Я смотрел на него в упор: в нем, даже улыбающемся, было что-то пугающее. Какая-то мрачная тень будущего, казалось, коснулась его головы, словно нимб. Дрогнувшей рукой я поднес к губам бокал с вином и, отпив, проговорил:
- Заканчивая наш разговор, хотел бы напомнить вам, что законы построения государства были даны человечеству древними мудрецами, обладавшими духовным знанием. Вы же согласны с тем, что существует высший божественный порядок?.. Вы вообще верите в Бога?
- Я материалист, батенька… Простите, барон… Я давно отказался от веры… Личная трагедия, знаете ли… Мой старший брат был казнен за революционную деятельность против царя… В нашем новом государстве лживую религию, стоящую на страже интересов богатеев, заменит атеизм.
- Сочувствую. Вы, очевидно, очень любили брата?
- Скорее, всегда стремился его превзойти. Откровенно говоря, хотел, чтобы ко мне окружающие относились так же, как и к нему. Ну и месть, конечно…
- Но это ваша личная трагедия. А вы замышляете отнять Бога у целого народа в случает победы своей революции. Что же будет для этого народа стержнем, опорой, высшим судьей?
Русский не ответил. Он повернул голову в сторону вошедшего в зал Тристана Тцары. Тот нес сложенную шахматную доску. Русский скомкано извинился передо мной и, отбросив с колен на столик смятую в пятнах салфетку, энергичным шагом устремился к победе.
Палаццо Венеция.

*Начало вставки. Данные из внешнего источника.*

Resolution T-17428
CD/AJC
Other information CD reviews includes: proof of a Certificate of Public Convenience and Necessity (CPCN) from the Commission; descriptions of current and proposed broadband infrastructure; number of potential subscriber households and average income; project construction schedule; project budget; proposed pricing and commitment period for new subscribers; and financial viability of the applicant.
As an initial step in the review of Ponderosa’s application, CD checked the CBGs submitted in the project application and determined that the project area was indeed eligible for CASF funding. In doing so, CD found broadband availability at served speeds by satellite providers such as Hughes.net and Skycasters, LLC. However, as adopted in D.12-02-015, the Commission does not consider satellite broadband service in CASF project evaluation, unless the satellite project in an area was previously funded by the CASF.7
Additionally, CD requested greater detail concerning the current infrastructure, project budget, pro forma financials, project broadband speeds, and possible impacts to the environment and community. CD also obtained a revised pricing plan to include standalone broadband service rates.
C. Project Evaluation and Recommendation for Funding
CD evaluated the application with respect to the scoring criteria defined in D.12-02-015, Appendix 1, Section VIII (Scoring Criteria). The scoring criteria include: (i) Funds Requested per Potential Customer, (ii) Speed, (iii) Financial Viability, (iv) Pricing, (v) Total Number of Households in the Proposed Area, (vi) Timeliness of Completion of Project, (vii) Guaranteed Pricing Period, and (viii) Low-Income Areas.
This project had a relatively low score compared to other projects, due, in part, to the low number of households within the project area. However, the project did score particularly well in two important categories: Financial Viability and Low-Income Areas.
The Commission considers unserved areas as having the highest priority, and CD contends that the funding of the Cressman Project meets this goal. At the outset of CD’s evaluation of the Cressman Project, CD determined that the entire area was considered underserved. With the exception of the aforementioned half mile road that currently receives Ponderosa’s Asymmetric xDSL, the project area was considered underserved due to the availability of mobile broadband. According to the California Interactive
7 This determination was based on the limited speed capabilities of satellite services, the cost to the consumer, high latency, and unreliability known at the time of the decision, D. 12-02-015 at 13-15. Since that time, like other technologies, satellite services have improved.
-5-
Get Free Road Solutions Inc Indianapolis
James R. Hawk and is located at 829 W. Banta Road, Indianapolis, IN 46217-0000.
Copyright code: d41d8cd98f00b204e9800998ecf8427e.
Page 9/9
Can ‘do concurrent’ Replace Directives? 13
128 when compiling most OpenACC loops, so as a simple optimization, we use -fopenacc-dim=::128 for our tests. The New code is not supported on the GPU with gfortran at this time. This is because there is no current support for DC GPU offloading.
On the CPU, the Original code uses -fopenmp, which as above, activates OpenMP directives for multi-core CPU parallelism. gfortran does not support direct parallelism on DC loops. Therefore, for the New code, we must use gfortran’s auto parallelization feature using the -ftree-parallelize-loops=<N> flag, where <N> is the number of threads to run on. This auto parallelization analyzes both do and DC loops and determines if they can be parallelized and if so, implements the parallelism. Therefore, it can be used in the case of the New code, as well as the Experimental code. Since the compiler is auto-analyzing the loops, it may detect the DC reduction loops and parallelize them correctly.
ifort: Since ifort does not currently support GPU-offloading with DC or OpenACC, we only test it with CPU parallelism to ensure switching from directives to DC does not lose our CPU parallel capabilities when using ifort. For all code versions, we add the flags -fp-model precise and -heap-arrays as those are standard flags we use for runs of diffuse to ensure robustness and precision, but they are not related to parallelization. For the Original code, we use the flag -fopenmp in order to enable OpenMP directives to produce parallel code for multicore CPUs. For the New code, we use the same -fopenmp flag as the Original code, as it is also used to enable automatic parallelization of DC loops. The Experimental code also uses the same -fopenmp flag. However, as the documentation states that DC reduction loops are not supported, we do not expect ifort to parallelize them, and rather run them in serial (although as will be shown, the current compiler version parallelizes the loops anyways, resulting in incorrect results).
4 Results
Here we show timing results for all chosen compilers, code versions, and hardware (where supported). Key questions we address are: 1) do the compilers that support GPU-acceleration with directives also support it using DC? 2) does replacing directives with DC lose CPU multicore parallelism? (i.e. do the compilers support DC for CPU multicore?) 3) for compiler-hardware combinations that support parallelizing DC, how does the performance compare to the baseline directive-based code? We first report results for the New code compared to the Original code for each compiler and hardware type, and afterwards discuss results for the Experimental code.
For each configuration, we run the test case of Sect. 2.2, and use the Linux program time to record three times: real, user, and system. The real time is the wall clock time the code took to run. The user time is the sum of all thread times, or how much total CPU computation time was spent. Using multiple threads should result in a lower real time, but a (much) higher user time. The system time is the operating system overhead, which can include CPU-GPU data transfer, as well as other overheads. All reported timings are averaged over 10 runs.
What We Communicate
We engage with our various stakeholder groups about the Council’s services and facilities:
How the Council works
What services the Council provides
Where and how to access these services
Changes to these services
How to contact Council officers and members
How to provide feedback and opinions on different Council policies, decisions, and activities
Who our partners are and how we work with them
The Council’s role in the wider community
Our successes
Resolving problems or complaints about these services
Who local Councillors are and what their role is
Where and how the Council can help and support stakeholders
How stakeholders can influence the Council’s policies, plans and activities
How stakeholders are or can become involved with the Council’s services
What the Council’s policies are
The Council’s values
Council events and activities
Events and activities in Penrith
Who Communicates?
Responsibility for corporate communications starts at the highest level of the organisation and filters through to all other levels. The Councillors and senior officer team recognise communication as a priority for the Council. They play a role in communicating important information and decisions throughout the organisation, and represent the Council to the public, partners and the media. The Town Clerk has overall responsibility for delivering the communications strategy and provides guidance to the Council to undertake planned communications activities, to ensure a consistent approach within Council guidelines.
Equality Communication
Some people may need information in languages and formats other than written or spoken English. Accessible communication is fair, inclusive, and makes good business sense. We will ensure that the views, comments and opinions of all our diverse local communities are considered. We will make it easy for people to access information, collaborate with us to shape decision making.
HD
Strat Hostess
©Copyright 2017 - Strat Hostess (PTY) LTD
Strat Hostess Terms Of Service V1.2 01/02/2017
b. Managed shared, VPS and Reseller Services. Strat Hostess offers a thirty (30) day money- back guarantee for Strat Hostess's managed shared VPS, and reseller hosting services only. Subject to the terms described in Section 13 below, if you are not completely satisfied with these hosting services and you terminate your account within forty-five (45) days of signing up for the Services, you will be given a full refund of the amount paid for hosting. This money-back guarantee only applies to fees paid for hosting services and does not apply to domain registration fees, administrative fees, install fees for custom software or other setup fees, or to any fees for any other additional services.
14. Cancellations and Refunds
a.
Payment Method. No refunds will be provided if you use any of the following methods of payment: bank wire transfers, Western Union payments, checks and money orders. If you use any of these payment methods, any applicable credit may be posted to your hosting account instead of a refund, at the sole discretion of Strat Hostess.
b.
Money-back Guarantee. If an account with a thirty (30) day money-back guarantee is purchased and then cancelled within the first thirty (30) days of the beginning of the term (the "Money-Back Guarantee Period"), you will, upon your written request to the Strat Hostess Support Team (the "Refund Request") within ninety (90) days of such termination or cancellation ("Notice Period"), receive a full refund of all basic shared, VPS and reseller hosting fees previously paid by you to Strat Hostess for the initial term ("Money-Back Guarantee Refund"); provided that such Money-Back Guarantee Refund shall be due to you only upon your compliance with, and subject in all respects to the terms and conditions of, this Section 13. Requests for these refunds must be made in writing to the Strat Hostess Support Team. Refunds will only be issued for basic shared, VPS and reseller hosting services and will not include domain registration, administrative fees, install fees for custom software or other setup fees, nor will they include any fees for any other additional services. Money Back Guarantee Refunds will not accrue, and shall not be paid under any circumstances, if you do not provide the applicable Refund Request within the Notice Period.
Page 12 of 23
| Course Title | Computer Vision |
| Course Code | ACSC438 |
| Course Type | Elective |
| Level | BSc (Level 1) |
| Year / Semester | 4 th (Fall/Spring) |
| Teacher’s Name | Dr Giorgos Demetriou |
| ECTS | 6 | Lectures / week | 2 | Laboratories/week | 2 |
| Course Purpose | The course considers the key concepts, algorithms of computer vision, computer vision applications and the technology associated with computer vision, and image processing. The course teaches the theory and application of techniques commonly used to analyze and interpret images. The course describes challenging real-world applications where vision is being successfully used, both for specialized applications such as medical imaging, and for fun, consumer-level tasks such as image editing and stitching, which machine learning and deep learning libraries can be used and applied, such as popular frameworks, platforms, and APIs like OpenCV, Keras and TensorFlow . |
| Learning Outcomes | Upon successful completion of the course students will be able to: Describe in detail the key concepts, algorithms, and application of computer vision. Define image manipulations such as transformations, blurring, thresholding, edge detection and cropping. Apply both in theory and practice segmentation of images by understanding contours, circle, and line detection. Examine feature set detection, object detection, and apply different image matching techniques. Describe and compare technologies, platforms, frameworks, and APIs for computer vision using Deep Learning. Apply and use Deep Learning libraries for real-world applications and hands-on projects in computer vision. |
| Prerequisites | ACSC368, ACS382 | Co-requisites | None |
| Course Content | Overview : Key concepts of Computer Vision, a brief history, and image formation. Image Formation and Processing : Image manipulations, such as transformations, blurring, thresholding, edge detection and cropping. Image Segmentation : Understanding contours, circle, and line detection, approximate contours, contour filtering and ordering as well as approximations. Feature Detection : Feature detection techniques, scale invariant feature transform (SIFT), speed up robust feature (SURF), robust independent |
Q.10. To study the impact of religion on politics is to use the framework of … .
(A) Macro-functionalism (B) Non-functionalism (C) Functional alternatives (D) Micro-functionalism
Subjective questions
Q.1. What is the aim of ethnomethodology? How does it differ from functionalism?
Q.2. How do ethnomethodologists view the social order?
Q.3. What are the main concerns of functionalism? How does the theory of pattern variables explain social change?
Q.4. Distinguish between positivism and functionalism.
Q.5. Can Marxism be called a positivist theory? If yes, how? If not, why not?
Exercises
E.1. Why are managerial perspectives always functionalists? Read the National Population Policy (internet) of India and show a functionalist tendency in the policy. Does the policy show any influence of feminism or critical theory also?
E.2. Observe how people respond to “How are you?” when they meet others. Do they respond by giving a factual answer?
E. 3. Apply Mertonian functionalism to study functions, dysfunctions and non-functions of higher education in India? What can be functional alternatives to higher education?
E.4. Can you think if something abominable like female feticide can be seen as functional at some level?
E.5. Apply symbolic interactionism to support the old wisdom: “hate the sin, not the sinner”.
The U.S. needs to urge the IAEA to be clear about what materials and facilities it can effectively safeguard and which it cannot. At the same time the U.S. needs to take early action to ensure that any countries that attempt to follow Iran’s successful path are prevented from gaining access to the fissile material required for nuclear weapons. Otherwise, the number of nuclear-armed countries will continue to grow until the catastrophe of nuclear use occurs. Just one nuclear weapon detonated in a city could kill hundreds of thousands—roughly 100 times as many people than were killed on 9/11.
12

Рим. Италия. !941.
При входе в огромный кабинет с большими окнами с переплетами, похожими на гвельфский крест, и балконом, выходящим на площадь, с настенной росписью, имитирующей архитектурные элементы, и черно-белым мраморным полом с мозаикой «Похищение Европы» я натолкнулся на преграду, ощущаемую как физическая - на взгляд хозяина кабинета да и впрочем хозяина всего государства. Глаза его, достаточно близко посаженные, как два раскаленных угля, как два обоюдоострых меча – обжигают и пронзают насквозь. Плотный, широкоплечий, крупная голова на мощной шее, квадратный подбородок на почти квадратном бритом лице, выпяченные вперед губы. Очень серьезен и мрачен. Очень харизматичен. Военная форма придает ему еще больше мужественности и неприступности, даже некую царственность. Хотя и сознательно выработанную благодаря присущему его личности яркому артистизму.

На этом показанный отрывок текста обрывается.